**练习目标**: 把下面清单里的文字一字不差地照抄一遍，所有条目都要抄，图片不用放进答案里。

(数据集摘录)
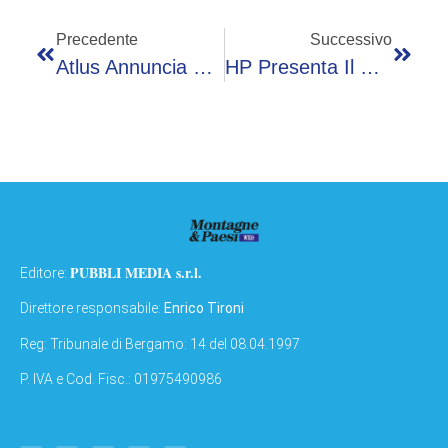
Precedente
Successivo
Atlus Annuncia Ufficialmente Persona 6 Su PC E Console
HP Presenta Il Nuovo Notebook Limited Edition Scuderia Ferrari
PUBBLI MEDIA s.r.l.
Editore:
Direttore responsabile:
Enrico Tironi
Reg: Tribunale di Bergamo: 14 del 08.04.1997
P. IVA e Cod. Fisc.: 01975490986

**答案如下**:
Precedente
Successivo
Atlus Annuncia Ufficialmente Persona 6 Su PC E Console
HP Presenta Il Nuovo Notebook Limited Edition Scuderia Ferrari
PUBBLI MEDIA s.r.l.
Editore:
Direttore responsabile:
Enrico Tironi
Reg: Tribunale di Bergamo: 14 del 08.04.1997
P. IVA e Cod. Fisc.: 01975490986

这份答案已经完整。